- [Records from a dataset]:
···

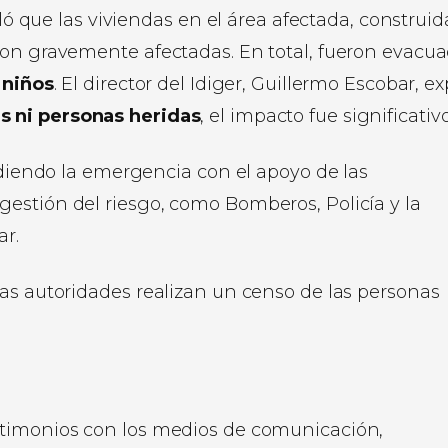
lló que las viviendas en el área afectada, construid
ron gravemente afectadas. En total, fueron evacu
 niños
. El director del Idiger, Guillermo Escobar, ex
s ni personas heridas
, el impacto fue significativo
iendo la emergencia con el apoyo de las
 gestión del riesgo, como Bomberos, Policía y la
ar.
as autoridades realizan un censo de las personas
stimonios con los medios de comunicación,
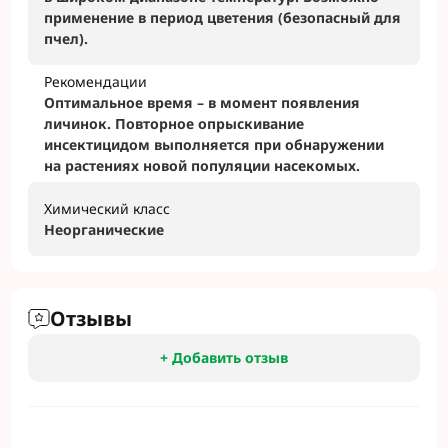
применение в период цветения (безопасный для
пчел).
Рекомендации
Оптимальное время – в момент появления
личинок. Повторное опрыскивание
инсектицидом выполняется при обнаружении
на растениях новой популяции насекомых.
Химический класс
Неорганические
Отзывы
+ Добавить отзыв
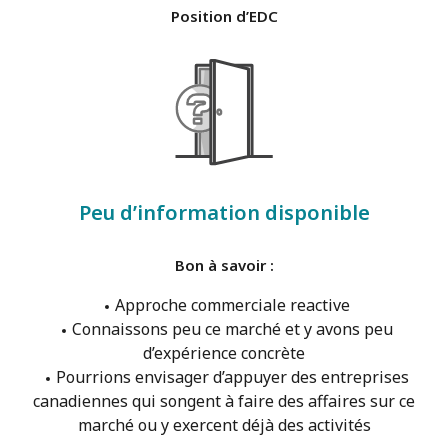
Position d’EDC
Peu d’information disponible
Bon à savoir :
Approche commerciale reactive
Connaissons peu ce marché et y avons peu
d’expérience concrète
Pourrions envisager d’appuyer des entreprises
canadiennes qui songent à faire des affaires sur ce
marché ou y exercent déjà des activités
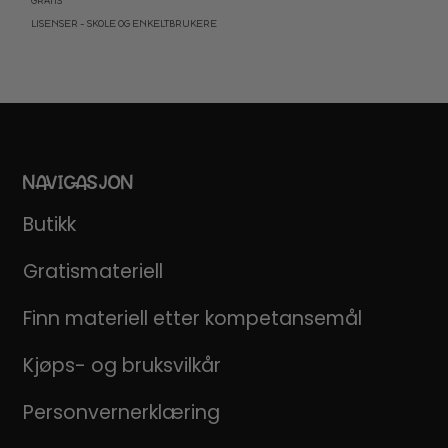
GRATIS
LISENSER – SKOLE OG ENKELTBRUKERE
NAVIGASJON
Butikk
Gratismateriell
Finn materiell etter kompetansemål
Kjøps- og bruksvilkår
Personvernerklæring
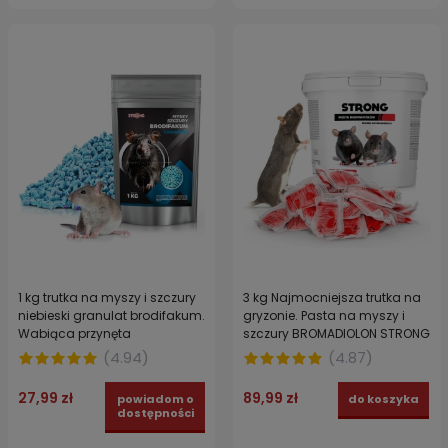
1 kg trutka na myszy i szczury
3 kg Najmocniejsza trutka na
niebieski granulat brodifakum.
gryzonie. Pasta na myszy i
Wabiąca przynęta
szczury BROMADIOLON STRONG
gryzoniobójcza STRONG
(
4.94
)
(
4.87
)
27,99 zł
89,99 zł
powiadom o
do koszyka
dostępności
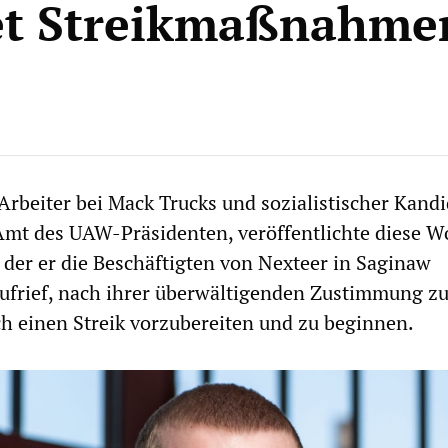
et Streikmaßnahmen
Arbeiter bei Mack Trucks und sozialistischer Kandi
 Amt des UAW-Präsidenten, veröffentlichte diese 
n der er die Beschäftigten von Nexteer in Saginaw
aufrief, nach ihrer überwältigenden Zustimmung z
ch einen Streik vorzubereiten und zu beginnen.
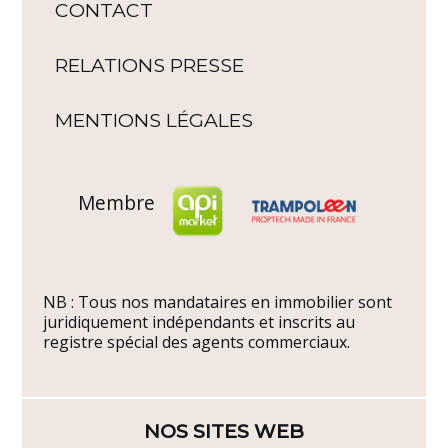
CONTACT
RELATIONS PRESSE
MENTIONS LÉGALES
Membre
NB : Tous nos mandataires en immobilier sont
juridiquement indépendants et inscrits au
registre spécial des agents commerciaux.
NOS SITES WEB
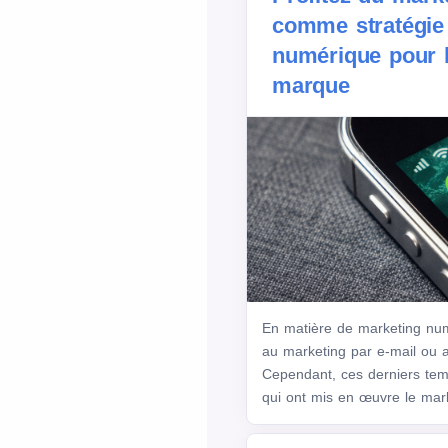
comme stratégie
numérique pour 
marque
En matière de marketing nu
au marketing par e-mail ou
Cependant, ces derniers tem
qui ont mis en œuvre le mar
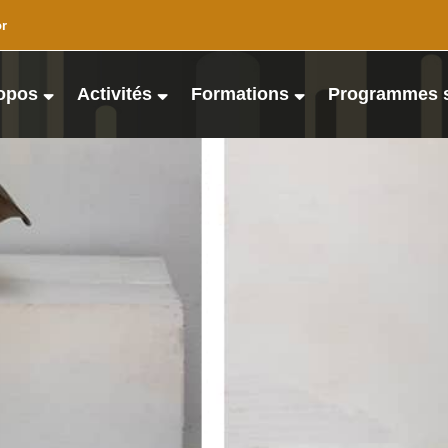
or
opos
Activités
Formations
Programmes 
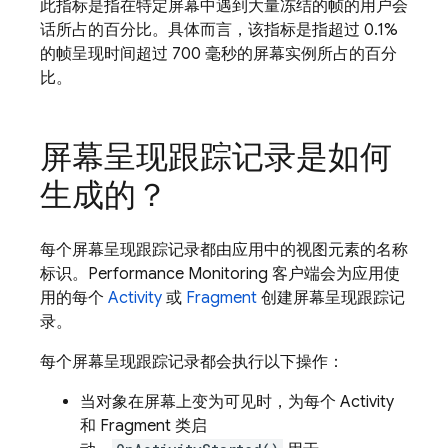
此指标是指在特定屏幕中遇到大量冻结的帧的用户会
话所占的百分比。具体而言，该指标是指超过 0.1%
的帧呈现时间超过 700 毫秒的屏幕实例所占的百分
比。
屏幕呈现跟踪记录是如何
生成的？
每个屏幕呈现跟踪记录都由应用中的视图元素的名称
标识。
Performance Monitoring
客户端会为应用使
用的每个
Activity
或
Fragment
创建屏幕呈现跟踪记
录。
每个屏幕呈现跟踪记录都会执行以下操作：
当对象在屏幕上变为可见时，为每个 Activity
和 Fragment 类启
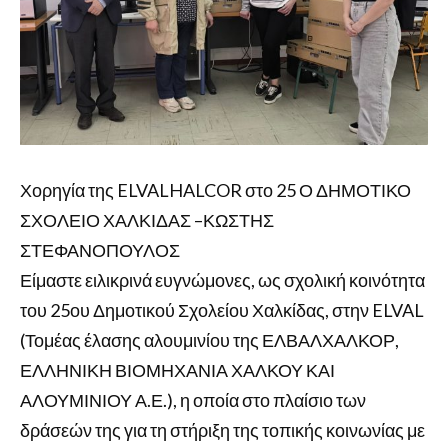
Χορηγία της ELVALHALCOR στο 25 Ο ΔΗΜΟΤΙΚΟ
ΣΧΟΛΕΙΟ ΧΑΛΚΙΔΑΣ –ΚΩΣΤΗΣ
ΣΤΕΦΑΝΟΠΟΥΛΟΣ
Είμαστε ειλικρινά ευγνώμονες, ως σχολική κοινότητα
του 25ου Δημοτικού Σχολείου Χαλκίδας, στην ELVAL
(Τομέας έλασης αλουμινίου της ΕΛΒΑΛΧΑΛΚΟΡ,
ΕΛΛΗΝΙΚΗ ΒΙΟΜΗΧΑΝΙΑ ΧΑΛΚΟΥ ΚΑΙ
ΑΛΟΥΜΙΝΙΟΥ Α.Ε.), η οποία στο πλαίσιο των
δράσεών της για τη στήριξη της τοπικής κοινωνίας με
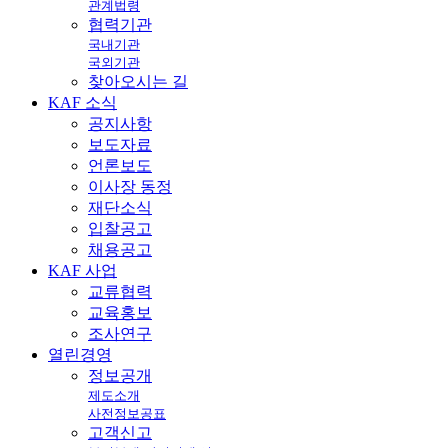
관계법령
협력기관
국내기관
국외기관
찾아오시는 길
KAF
소식
공지사항
보도자료
언론보도
이사장 동정
재단소식
입찰공고
채용공고
KAF
사업
교류협력
교육홍보
조사연구
열린
경영
정보공개
제도소개
사전정보공표
고객신고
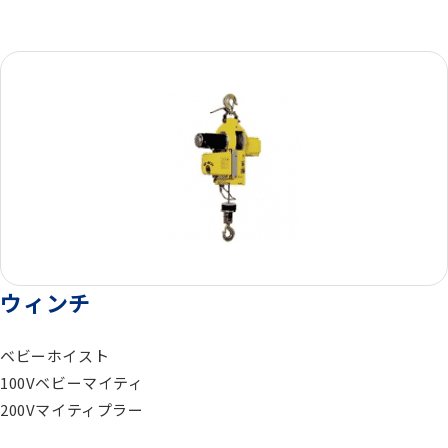
総合カタログ
コンプレッサー
エアードライヤー
ゼネレータ（発電機）
ウィンチ
モルタル注入機器
ベビーホイスト
100Vベビーマイティ
エアーツール
200Vマイティプラー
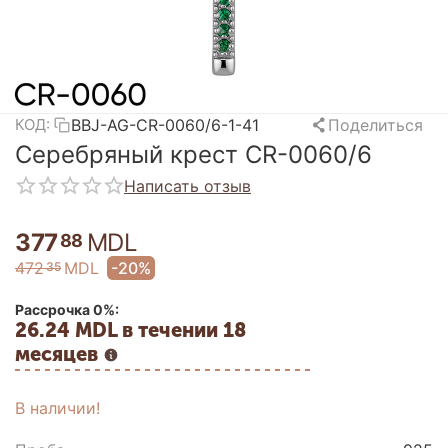
BBJ-AG-CR-0060/6-1-41
Поделиться
КОД:
Серебряный крест CR-0060/6
Написать отзыв
377
MDL
88
472
MDL
-20%
35
Рассрочка 0%:
26.24 MDL в течении 18
месяцев
В наличии!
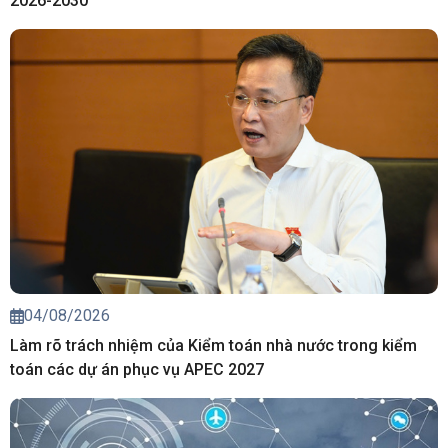
2026-2030
04/08/2026
Làm rõ trách nhiệm của Kiểm toán nhà nước trong kiểm
toán các dự án phục vụ APEC 2027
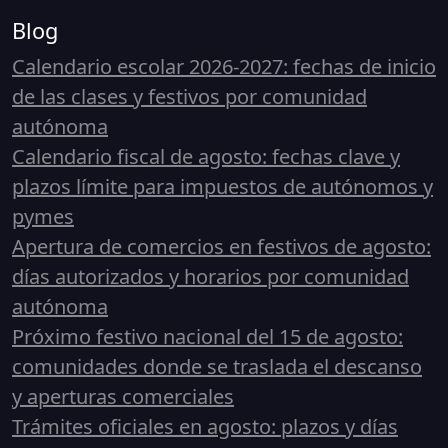
Blog
Calendario escolar 2026-2027: fechas de inicio
de las clases y festivos por comunidad
autónoma
Calendario fiscal de agosto: fechas clave y
plazos límite para impuestos de autónomos y
pymes
Apertura de comercios en festivos de agosto:
días autorizados y horarios por comunidad
autónoma
Próximo festivo nacional del 15 de agosto:
comunidades donde se traslada el descanso
y aperturas comerciales
Trámites oficiales en agosto: plazos y días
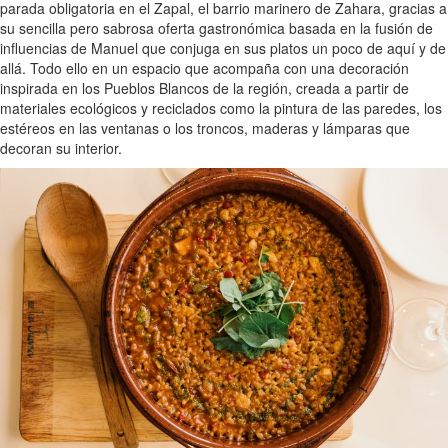
parada obligatoria en el Zapal, el barrio marinero de Zahara, gracias a
su sencilla pero sabrosa oferta gastronómica basada en la fusión de
influencias de Manuel que conjuga en sus platos un poco de aquí y de
allá. Todo ello en un espacio que acompaña con una decoración
inspirada en los Pueblos Blancos de la región, creada a partir de
materiales ecológicos y reciclados como la pintura de las paredes, los
estéreos en las ventanas o los troncos, maderas y lámparas que
decoran su interior.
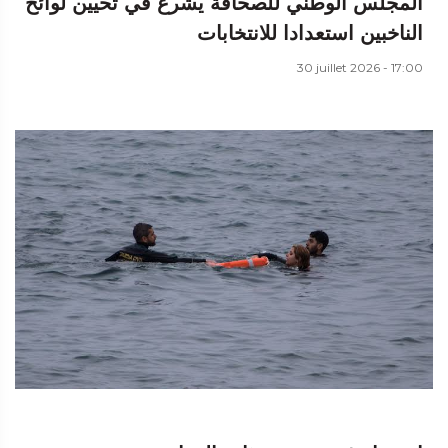
المجلس الوطني للصحافة يشرع في تحيين لوائح
الناخبين استعدادا للانتخابات
30 juillet 2026 - 17:00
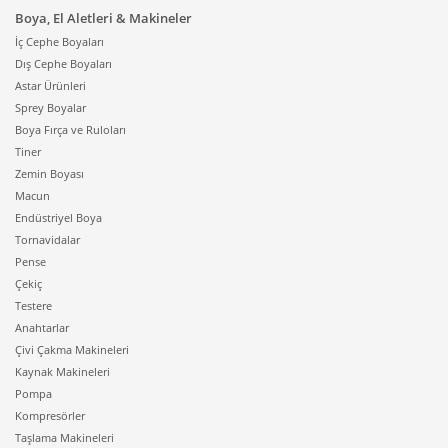
Boya, El Aletleri & Makineler
İç Cephe Boyaları
Dış Cephe Boyaları
Astar Ürünleri
Sprey Boyalar
Boya Fırça ve Ruloları
Tiner
Zemin Boyası
Macun
Endüstriyel Boya
Tornavidalar
Pense
Çekiç
Testere
Anahtarlar
Çivi Çakma Makineleri
Kaynak Makineleri
Pompa
Kompresörler
Taşlama Makineleri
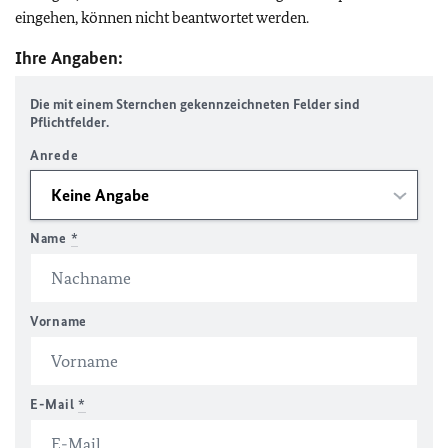
eingehen, können nicht beantwortet werden.
Ihre Angaben:
Die mit einem Sternchen gekennzeichneten Felder sind
Pflichtfelder.
Anrede
Name
*
Vorname
E-Mail
*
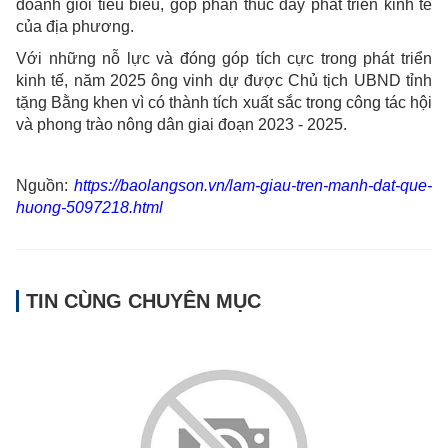
doanh giỏi tiêu biểu, góp phần thúc đẩy phát triển kinh tế
của địa phương.
Với những nỗ lực và đóng góp tích cực trong phát triển
kinh tế, năm 2025 ông vinh dự được Chủ tịch UBND tỉnh
tặng Bằng khen vì có thành tích xuất sắc trong công tác hội
và phong trào nông dân giai đoạn 2023 - 2025.
Nguồn:
https://baolangson.vn/lam-giau-tren-manh-dat-que-
huong-5097218.html
TIN CÙNG CHUYÊN MỤC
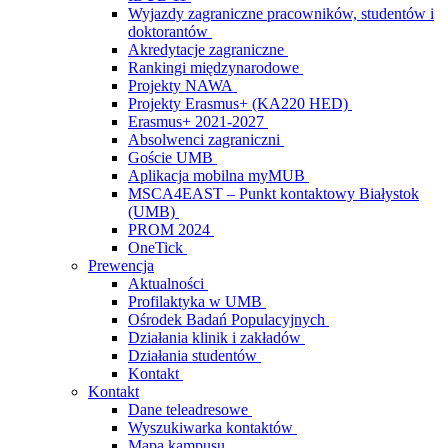
Wyjazdy zagraniczne pracowników, studentów i
doktorantów
Akredytacje zagraniczne
Rankingi międzynarodowe
Projekty NAWA
Projekty Erasmus+ (KA220 HED)
Erasmus+ 2021-2027
Absolwenci zagraniczni
Goście UMB
Aplikacja mobilna myMUB
MSCA4EAST – Punkt kontaktowy Białystok
(UMB)
PROM 2024
OneTick
Prewencja
Aktualności
Profilaktyka w UMB
Ośrodek Badań Populacyjnych
Działania klinik i zakładów
Działania studentów
Kontakt
Kontakt
Dane teleadresowe
Wyszukiwarka kontaktów
Mapa kampusu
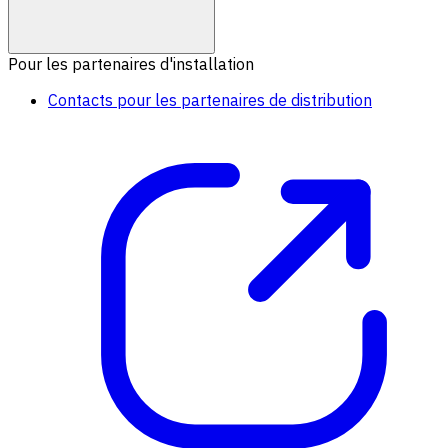
Pour les partenaires d'installation
Contacts pour les partenaires de distribution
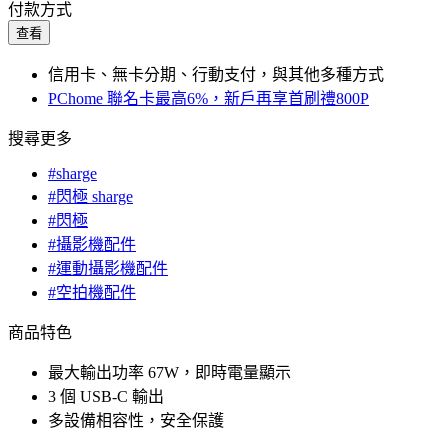
付款方式
查看
信用卡、無卡分期、行動支付，與其他多種方式
PChome 聯名卡最高6%，新戶再享首刷禮800P
搜尋更多
#sharge
#閃極 sharge
#閃極
#攝影機配件
#運動攝影機配件
#空拍機配件
商品特色
最大輸出功率 67W，即時電量顯示
3 個 USB-C 輸出
多設備相容性，安全保護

···

- [JOB]: Set down the records again verbatim, with no pictures.

- [RESULT FOR THIS EXERCISE]:
lló que las viviendas en el área afectada, construid
ron gravemente afectadas. En total, fueron evacu
 niños
. El director del Idiger, Guillermo Escobar, ex
s ni personas heridas
, el impacto fue significativo
iendo la emergencia con el apoyo de las
 gestión del riesgo, como Bomberos, Policía y la
ar.
as autoridades realizan un censo de las personas
stimonios con los medios de comunicación,
применение в период цветения (безопасный для
пчел).
Рекомендации
Оптимальное время – в момент появления
личинок. Повторное опрыскивание
инсектицидом выполняется при обнаружении
на растениях новой популяции насекомых.
Химический класс
Неорганические
Отзывы
+ Добавить отзыв
Position d’EDC
Peu d’information disponible
Bon à savoir :
Approche commerciale reactive
Connaissons peu ce marché et y avons peu
d’expérience concrète
Pourrions envisager d’appuyer des entreprises
canadiennes qui songent à faire des affaires sur ce
marché ou y exercent déjà des activités
GRATIS
LISENSER – SKOLE OG ENKELTBRUKERE
NAVIGASJON
Butikk
Gratismateriell
Finn materiell etter kompetansemål
Kjøps- og bruksvilkår
Personvernerklæring
1 kg trutka na myszy i szczury
3 kg Najmocniejsza trutka na
niebieski granulat brodifakum.
gryzonie. Pasta na myszy i
Wabiąca przynęta
szczury BROMADIOLON STRONG
gryzoniobójcza STRONG
(
4.94
)
(
4.87
)
27,99 zł
89,99 zł
powiadom o
do koszyka
dostępności
et Streikmaßnahmen
Arbeiter bei Mack Trucks und sozialistischer Kandi
 Amt des UAW-Präsidenten, veröffentlichte diese 
n der er die Beschäftigten von Nexteer in Saginaw
aufrief, nach ihrer überwältigenden Zustimmung z
ch einen Streik vorzubereiten und zu beginnen.
CONTACT
RELATIONS PRESSE
MENTIONS LÉGALES
Membre
NB : Tous nos mandataires en immobilier sont
juridiquement indépendants et inscrits au
registre spécial des agents commerciaux.
NOS SITES WEB
comme stratégie
numérique pour 
marque
En matière de marketing nu
au marketing par e-mail ou
Cependant, ces derniers tem
qui ont mis en œuvre le mar
or
opos
Activités
Formations
Programmes 
此指标是指在特定屏幕中遇到大量冻结的帧的用户会
话所占的百分比。具体而言，该指标是指超过 0.1%
的帧呈现时间超过 700 毫秒的屏幕实例所占的百分
比。
屏幕呈现跟踪记录是如何
生成的？
每个屏幕呈现跟踪记录都由应用中的视图元素的名称
标识。
Performance Monitoring
客户端会为应用使
用的每个
Activity
或
Fragment
创建屏幕呈现跟踪记
录。
每个屏幕呈现跟踪记录都会执行以下操作：
当对象在屏幕上变为可见时，为每个 Activity
和 Fragment 类启
Χορηγία της ELVALHALCOR στο 25 Ο ΔΗΜΟΤΙΚΟ
ΣΧΟΛΕΙΟ ΧΑΛΚΙΔΑΣ –ΚΩΣΤΗΣ
ΣΤΕΦΑΝΟΠΟΥΛΟΣ
Είμαστε ειλικρινά ευγνώμονες, ως σχολική κοινότητα
του 25ου Δημοτικού Σχολείου Χαλκίδας, στην ELVAL
(Τομέας έλασης αλουμινίου της ΕΛΒΑΛΧΑΛΚΟΡ,
ΕΛΛΗΝΙΚΗ ΒΙΟΜΗΧΑΝΙΑ ΧΑΛΚΟΥ ΚΑΙ
ΑΛΟΥΜΙΝΙΟΥ Α.Ε.), η οποία στο πλαίσιο των
δράσεών της για τη στήριξη της τοπικής κοινωνίας με
관계법령
협력기관
국내기관
국외기관
찾아오시는 길
KAF
소식
공지사항
보도자료
언론보도
이사장 동정
재단소식
입찰공고
채용공고
KAF
사업
교류협력
교육홍보
조사연구
열린
경영
정보공개
제도소개
사전정보공표
고객신고
総合カタログ
コンプレッサー
エアードライヤー
ゼネレータ（発電機）
ウィンチ
モルタル注入機器
ベビーホイスト
100Vベビーマイティ
エアーツール
200Vマイティプラー
BBJ-AG-CR-0060/6-1-41
Поделиться
КОД:
Серебряный крест CR-0060/6
Написать отзыв
377
MDL
88
472
MDL
-20%
35
Рассрочка 0%:
26.24 MDL в течении 18
месяцев
В наличии!
2026-2030
04/08/2026
Làm rõ trách nhiệm của Kiểm toán nhà nước trong kiểm
toán các dự án phục vụ APEC 2027
Blog
Calendario escolar 2026-2027: fechas de inicio
de las clases y festivos por comunidad
autónoma
Calendario fiscal de agosto: fechas clave y
plazos límite para impuestos de autónomos y
pymes
Apertura de comercios en festivos de agosto:
días autorizados y horarios por comunidad
autónoma
Próximo festivo nacional del 15 de agosto:
comunidades donde se traslada el descanso
y aperturas comerciales
Trámites oficiales en agosto: plazos y días
parada obligatoria en el Zapal, el barrio marinero de Zahara, gracias a
su sencilla pero sabrosa oferta gastronómica basada en la fusión de
influencias de Manuel que conjuga en sus platos un poco de aquí y de
allá. Todo ello en un espacio que acompaña con una decoración
inspirada en los Pueblos Blancos de la región, creada a partir de
materiales ecológicos y reciclados como la pintura de las paredes, los
estéreos en las ventanas o los troncos, maderas y lámparas que
decoran su interior.
المجلس الوطني للصحافة يشرع في تحيين لوائح
الناخبين استعدادا للانتخابات
30 juillet 2026 - 17:00
Boya, El Aletleri & Makineler
İç Cephe Boyaları
Dış Cephe Boyaları
Astar Ürünleri
Sprey Boyalar
Boya Fırça ve Ruloları
Tiner
Zemin Boyası
Macun
Endüstriyel Boya
Tornavidalar
Pense
Çekiç
Testere
Anahtarlar
Çivi Çakma Makineleri
Kaynak Makineleri
Pompa
Kompresörler
Taşlama Makineleri
eingehen, können nicht beantwortet werden.
Ihre Angaben:
Die mit einem Sternchen gekennzeichneten Felder sind
Pflichtfelder.
Anrede
Name
*
Vorname
E-Mail
*
doanh giỏi tiêu biểu, góp phần thúc đẩy phát triển kinh tế
của địa phương.
Với những nỗ lực và đóng góp tích cực trong phát triển
kinh tế, năm 2025 ông vinh dự được Chủ tịch UBND tỉnh
tặng Bằng khen vì có thành tích xuất sắc trong công tác hội
và phong trào nông dân giai đoạn 2023 - 2025.
Nguồn:
https://baolangson.vn/lam-giau-tren-manh-dat-que-
huong-5097218.html
TIN CÙNG CHUYÊN MỤC
Wyjazdy zagraniczne pracowników, studentów i
doktorantów
Akredytacje zagraniczne
Rankingi międzynarodowe
Projekty NAWA
Projekty Erasmus+ (KA220 HED)
Erasmus+ 2021-2027
Absolwenci zagraniczni
Goście UMB
Aplikacja mobilna myMUB
MSCA4EAST – Punkt kontaktowy Białystok
(UMB)
PROM 2024
OneTick
Prewencja
Aktualności
Profilaktyka w UMB
Ośrodek Badań Populacyjnych
Działania klinik i zakładów
Działania studentów
Kontakt
Kontakt
Dane teleadresowe
Wyszukiwarka kontaktów
Mapa kampusu
Pour les partenaires d'installation
Contacts pour les partenaires de distribution
付款方式
查看
信用卡、無卡分期、行動支付，與其他多種方式
PChome 聯名卡最高6%，新戶再享首刷禮800P
搜尋更多
#sharge
#閃極 sharge
#閃極
#攝影機配件
#運動攝影機配件
#空拍機配件
商品特色
最大輸出功率 67W，即時電量顯示
3 個 USB-C 輸出
多設備相容性，安全保護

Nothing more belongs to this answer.